Among the key additions:
Dell EMC launched the VMAX 250-F, which takes many of the features of the VMAX family downstream to smaller companies. The VMAX 250-F is an all-flash array that comes with the company's Hypermax operating system, inline compression, and data reduction tools.
As for the VMAX 250F, the system can scale up to 1 petabyte of effective capacity and supports 7.6TB and 15TB flash drives. The system is based on the Dell EMC V-Brick architecture.
A new version of Hypermax. Dell EMC updated its Hypermax operating system with inline compression to cut storage requirements, non-disruptive data migration from previous VMAX system, and third site disaster recovery support. Hypermax's launch coincides with OpenStack's Newton Cinder release.
Updates to the Dell EMC Unity family of storage systems with more flash options. The updates include new inline compression tools and support for all-flash arrangements. Unity will also have support for file tiering to the cloud via Dell EMC's Virtustream unit.

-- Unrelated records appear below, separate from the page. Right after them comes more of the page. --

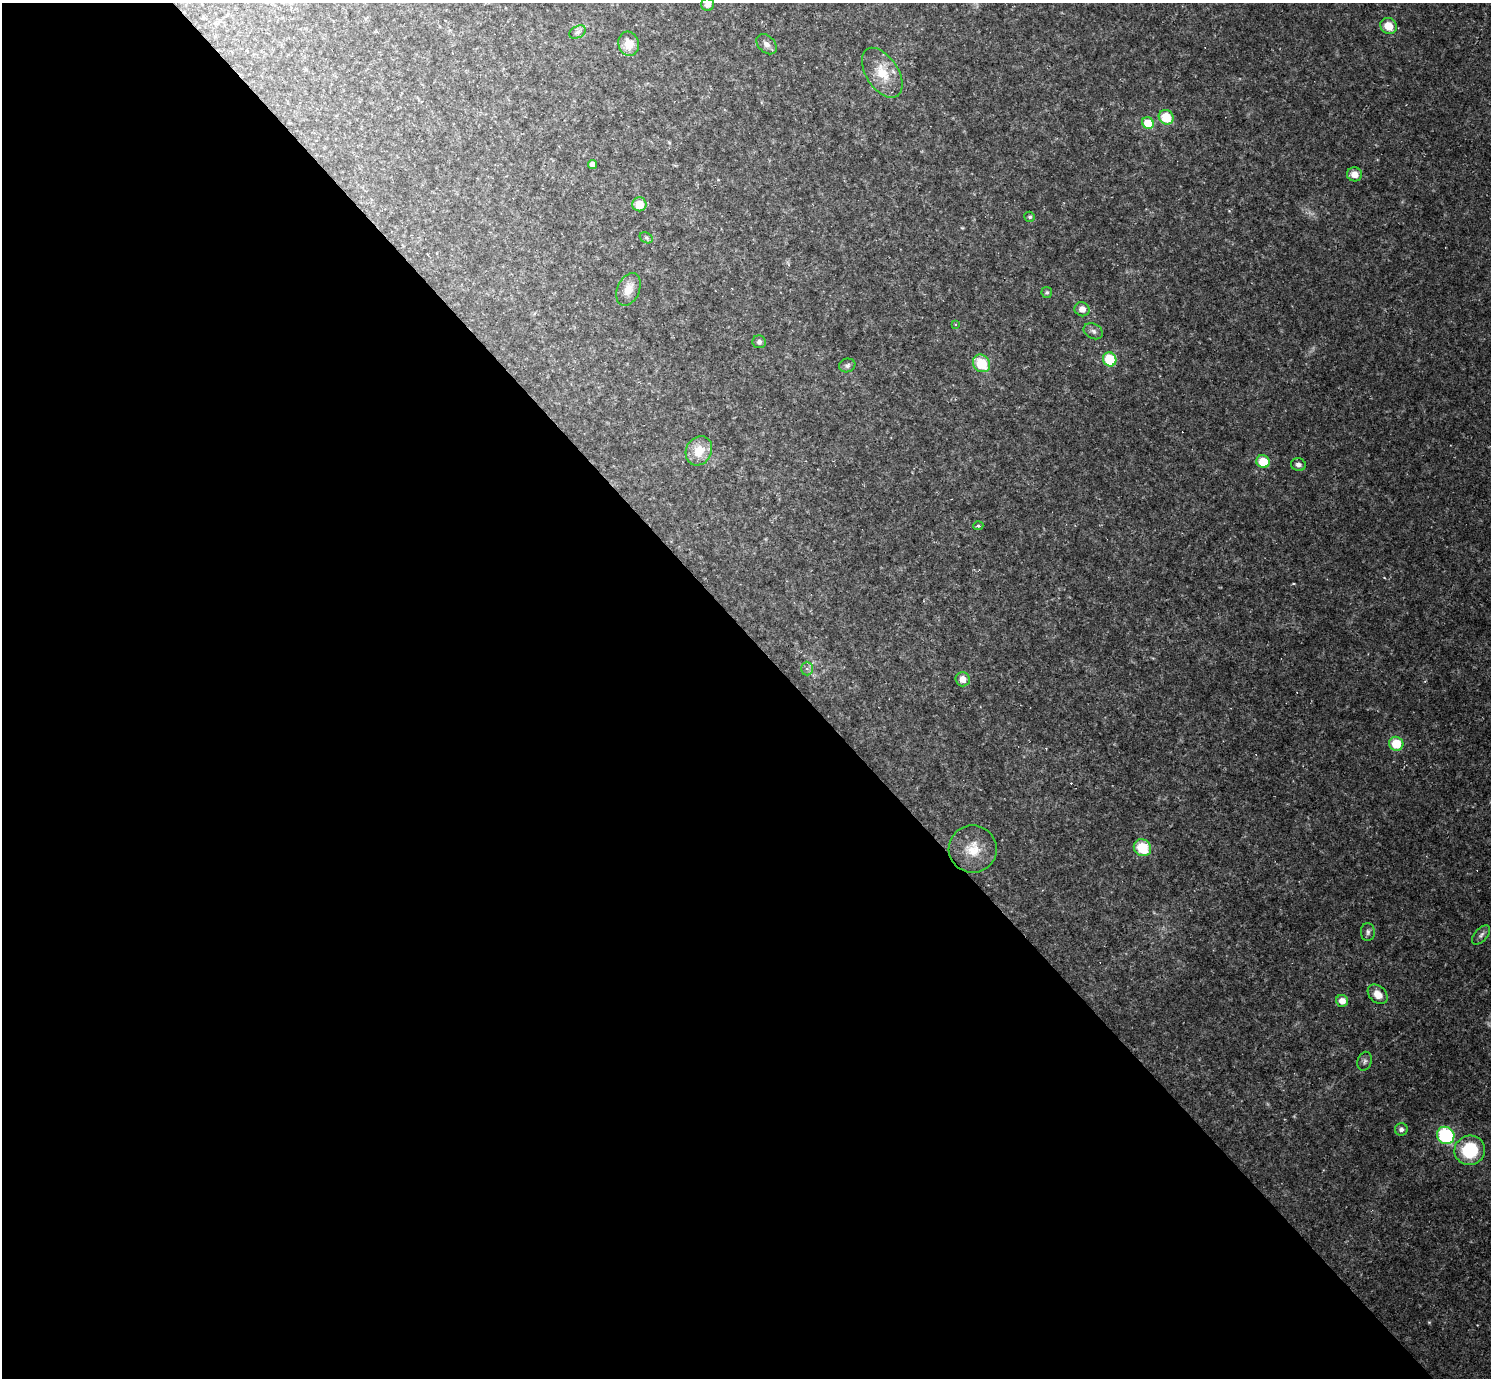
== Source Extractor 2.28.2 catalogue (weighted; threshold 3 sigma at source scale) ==
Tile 9 of 4 x 4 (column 1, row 3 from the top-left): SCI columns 1-1489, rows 1671-3046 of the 5956 x 5953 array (HDU 1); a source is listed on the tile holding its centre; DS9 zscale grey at full resolution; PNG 1493 x 1380 px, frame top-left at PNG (2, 3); each listed source drawn as its Kron ellipse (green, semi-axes under 4 px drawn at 4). Shown black and unused: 54% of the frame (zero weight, under 2 of 3 exposures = <1% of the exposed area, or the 3 px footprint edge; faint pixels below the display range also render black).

CloudIQ, a storage analytics platform. Dell EMC said its CloudIQ is out of preview and will be available later in the quarter. CloudIQ is an analytics tool that monitors, manages, and provides health scores for the Dell EMC Unity systems.
Data Domain systems that can support all-flash systems. Data Domain systems are designed to protect data and storage systems. The systems also include the Data Domain Cloud Tier software to increase the volume of data handled by the storage appliance. Dell EMC added four new Data Domain appliances designed for small and mid-sized companies.